In: Finance
TIPS or Treasury Inflation Protection Securities incur what kind of risk(s): default risk, interest rate risk, call risk, purchasing power risk, reinvestment risk, or liquidity risk.
a) Default Risk: TIPS or Treasury Inflation Protection Securities are backed by the US government, hence, these are not subjected to the credit risk or default risk.
b) Interest Rate Risk: TIPS inhibits interest rate risk, i.e., the price of the bond will fall with the increase in the interest rates. Hence, TIPS are subjected to the interest rate risk.
c) Call Risk: TIPS doesn't include any call option, hence, these bonds don't have any call risk.

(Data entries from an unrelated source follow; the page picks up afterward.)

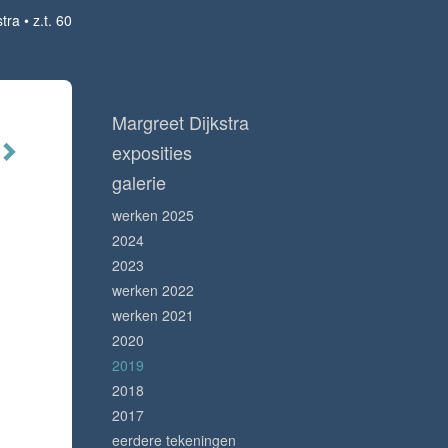
stra
z.t. 60
Margreet Dijkstra
exposities
galerie
werken 2025
2024
2023
werken 2022
werken 2021
2020
2019
2018
2017
eerdere tekeningen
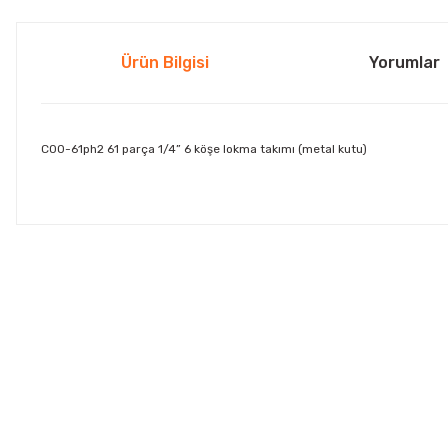
Ürün Bilgisi
Yorumlar
C00-61ph2 61 parça 1/4” 6 köşe lokma takımı (metal kutu)
Bu ürünün fiyat bilgisi, resim, ürün açıklamalarında ve diğer konul
Görüş ve önerileriniz için teşekkür ederiz.
Ürün resmi kalitesiz, bozuk veya görüntülenemiyor.
Ürün açıklamasında eksik bilgiler bulunuyor.
Ürün bilgilerinde hatalar bulunuyor.
Ürün fiyatı diğer sitelerden daha pahalı.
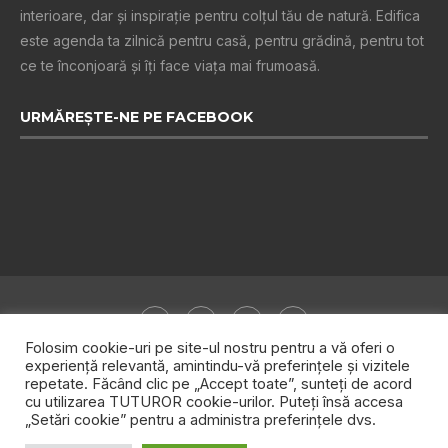
interioare, dar și inspiraţie pentru colţul tău de natură. Edifica
este agenda ta zilnică pentru casă, pentru grădină, pentru tot
ce te înconjoară şi îţi face viaţa mai frumoasă.
URMĂREȘTE-NE PE FACEBOOK
Folosim cookie-uri pe site-ul nostru pentru a vă oferi o
experiență relevantă, amintindu-vă preferințele și vizitele
repetate. Făcând clic pe „Accept toate”, sunteți de acord
Despre noi
Publicitate
Politica de confidențialitate
cu utilizarea TUTUROR cookie-urilor. Puteți însă accesa
„Setări cookie” pentru a administra preferințele dvs.
Contact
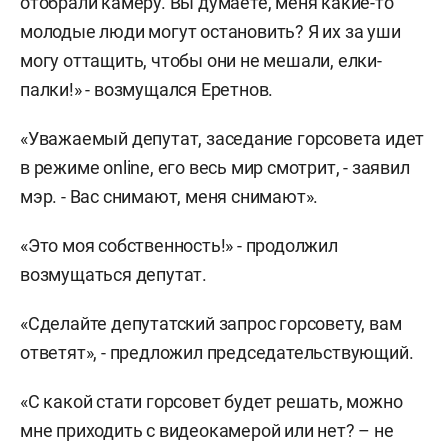
отобрали камеру. Вы думаете, меня какие-то
молодые люди могут остановить? Я их за уши
могу оттащить, чтобы они не мешали, елки-
палки!» - возмущался Еретнов.
«Уважаемый депутат, заседание горсовета идет
в режиме online, его весь мир смотрит, - заявил
мэр. - Вас снимают, меня снимают».
«Это моя собственность!» - продолжил
возмущаться депутат.
«Сделайте депутатский запрос горсовету, вам
ответят», - предложил председательствующий.
«С какой стати горсовет будет решать, можно
мне приходить с видеокамерой или нет? – не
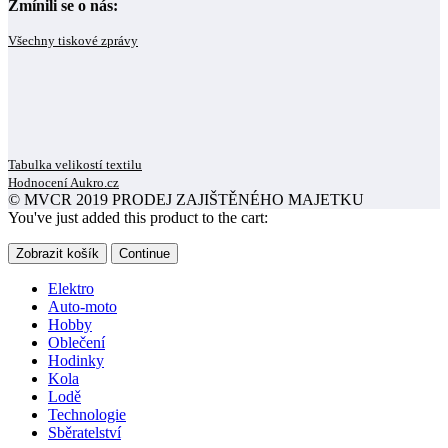
Zmínili se o nás:
Všechny tiskové zprávy
Tabulka velikostí textilu
Hodnocení Aukro.cz
© MVCR 2019 PRODEJ ZAJIŠTĚNÉHO MAJETKU
You've just added this product to the cart:
Zobrazit košík
Continue
Elektro
Auto-moto
Hobby
Oblečení
Hodinky
Kola
Lodě
Technologie
Sběratelství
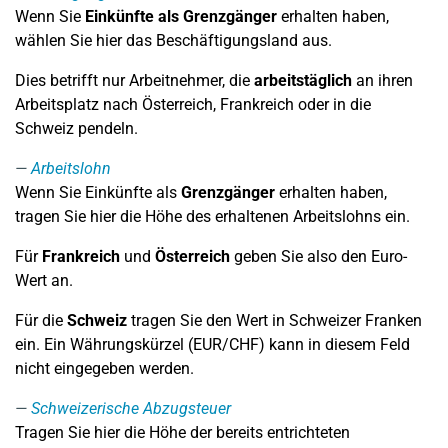
Wenn Sie
Einkünfte als Grenzgänger
erhalten haben,
wählen Sie hier das Beschäftigungsland aus.
Dies betrifft nur Arbeitnehmer, die
arbeitstäglich
an ihren
Arbeitsplatz nach Österreich, Frankreich oder in die
Schweiz pendeln.
Arbeitslohn
Wenn Sie Einkünfte als
Grenzgänger
erhalten haben,
tragen Sie hier die Höhe des erhaltenen Arbeitslohns ein.
Für
Frankreich
und
Österreich
geben Sie also den Euro-
Wert an.
Für die
Schweiz
tragen Sie den Wert in Schweizer Franken
ein. Ein Währungskürzel (EUR/CHF) kann in diesem Feld
nicht eingegeben werden.
Schweizerische Abzugsteuer
Tragen Sie hier die Höhe der bereits entrichteten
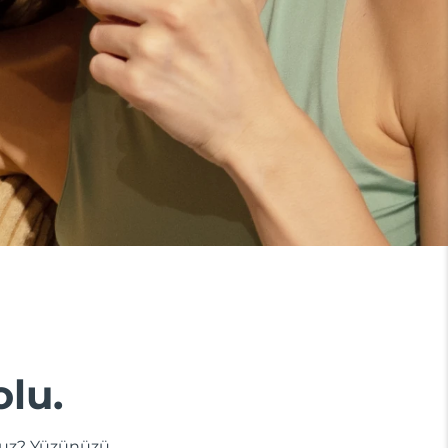
olu.
dunuz? Yüzünüzü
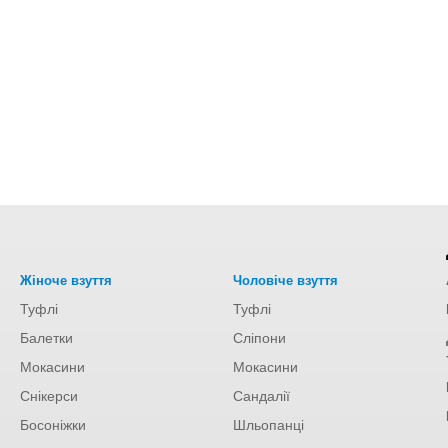
Жіноче взуття
Чоловіче взуття
Туфлі
Туфлі
Балетки
Сліпони
Мокасини
Мокасини
Снікерси
Сандалії
Босоніжки
Шльопанці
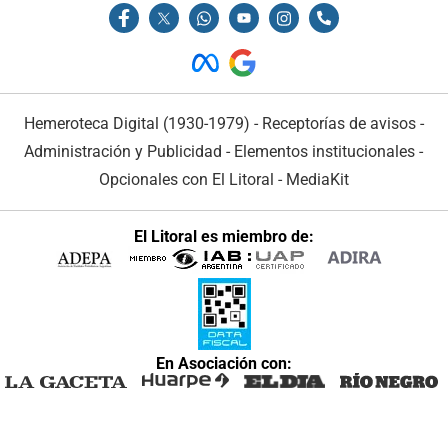
Hemeroteca Digital (1930-1979)
-
Receptorías de avisos
-
Administración y Publicidad
-
Elementos institucionales
-
Opcionales con El Litoral
-
MediaKit
El Litoral es miembro de:
En Asociación con:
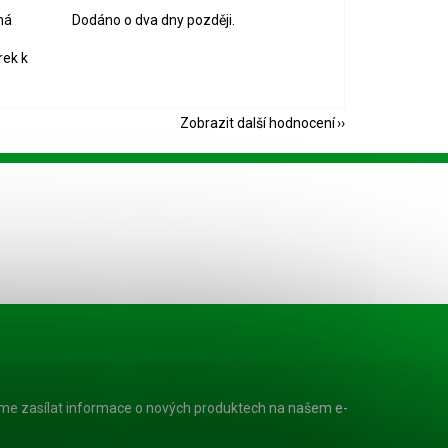
ná
Dodáno o dva dny později.
rek k
Zobrazit další hodnocení
eme zasílat informace o nových produktech na našem e-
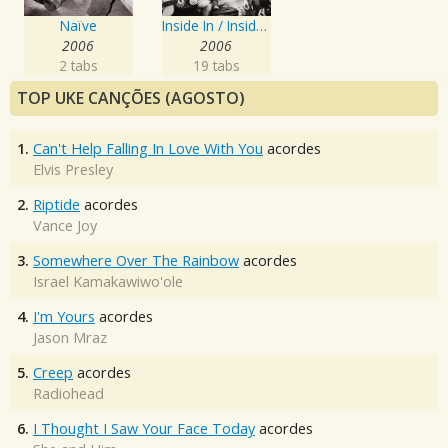
Naïve
Inside In / Inside Out
2006
2006
2 tabs
19 tabs
TOP UKE CANÇÕES (AGOSTO)
1.
Can't Help Falling In Love With You
acordes
Elvis Presley
2.
Riptide
acordes
Vance Joy
3.
Somewhere Over The Rainbow
acordes
Israel Kamakawiwo'ole
4.
I'm Yours
acordes
Jason Mraz
5.
Creep
acordes
Radiohead
6.
I Thought I Saw Your Face Today
acordes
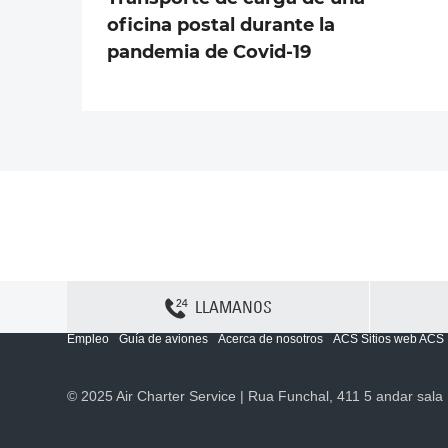
oficina postal durante la
pandemia de Covid-19
LLAMANOS
Contactenos
Sitemap
Política y privacidad
Política de cookies
Empleo
Guía de aviones
Acerca de nosotros
ACS Sitios web ACS
© 2025 Air Charter Service | Rua Funchal, 411 5 andar sala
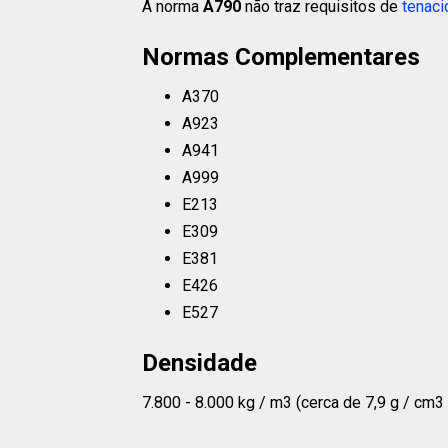
A norma
A790
não traz requisitos de
tenaci
Normas Complementares
A370
A923
A941
A999
E213
E309
E381
E426
E527
Densidade
7.800 - 8.000 kg / m3 (cerca de 7,9 g / cm3 o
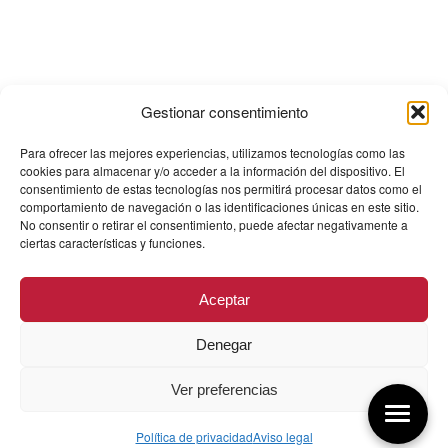
Gestionar consentimiento
Para ofrecer las mejores experiencias, utilizamos tecnologías como las
cookies para almacenar y/o acceder a la información del dispositivo. El
consentimiento de estas tecnologías nos permitirá procesar datos como el
comportamiento de navegación o las identificaciones únicas en este sitio.
No consentir o retirar el consentimiento, puede afectar negativamente a
ciertas características y funciones.
Aceptar
Denegar
Ver preferencias
Política de privacidad
Aviso legal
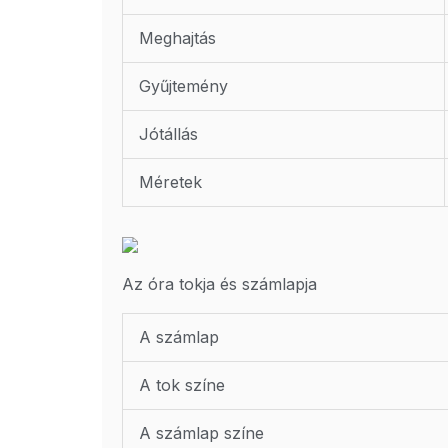
Meghajtás
Gyűjtemény
Jótállás
Méretek
Az óra tokja és számlapja
A számlap
A tok színe
A számlap színe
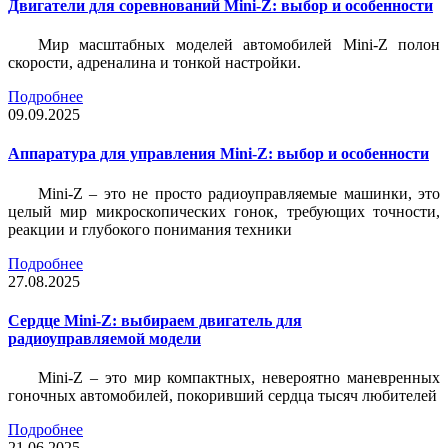
Двигатели для соревнований Mini-Z: выбор и особенности
Мир масштабных моделей автомобилей Mini-Z полон
скорости, адреналина и тонкой настройки.
Подробнее
09.09.2025
Аппаратура для управления Mini-Z: выбор и особенности
Mini-Z – это не просто радиоуправляемые машинки, это
целый мир микроскопических гонок, требующих точности,
реакции и глубокого понимания техники
Подробнее
27.08.2025
Сердце Mini-Z: выбираем двигатель для
радиоуправляемой модели
Mini-Z – это мир компактных, невероятно маневренных
гоночных автомобилей, покоривший сердца тысяч любителей
Подробнее
21.06.2025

d) Inflation Risk or Purchasing Power Risk: TIPS have principal and coupon payments linked to inflation. These payments are adjusted as per the inflation as with rising inflation the coupon and principal payments are adjusted upwards. Thus, these bonds do not have inflation risk rather they are hedged against inflation.
e) Reinvestment Risk: TIPS are subjected to the reinvestment risk as it receives inflation-adjusted coupons on a semiannual basis. The investor has the risk of reinvesting the coupons at a lower rate if the market interest rates falls. Thus, TIPS has coupon reinvestment risk.
f) Liquidity Risk: Since, these bonds are issued by the US government, hence, these bonds are traded at high volumes in the market. Thus, if an investor wants to sell this bond, she can easily trade it in the market and doesn't need to sell it at a discount. Thus, these bonds does not include any liquidity risk.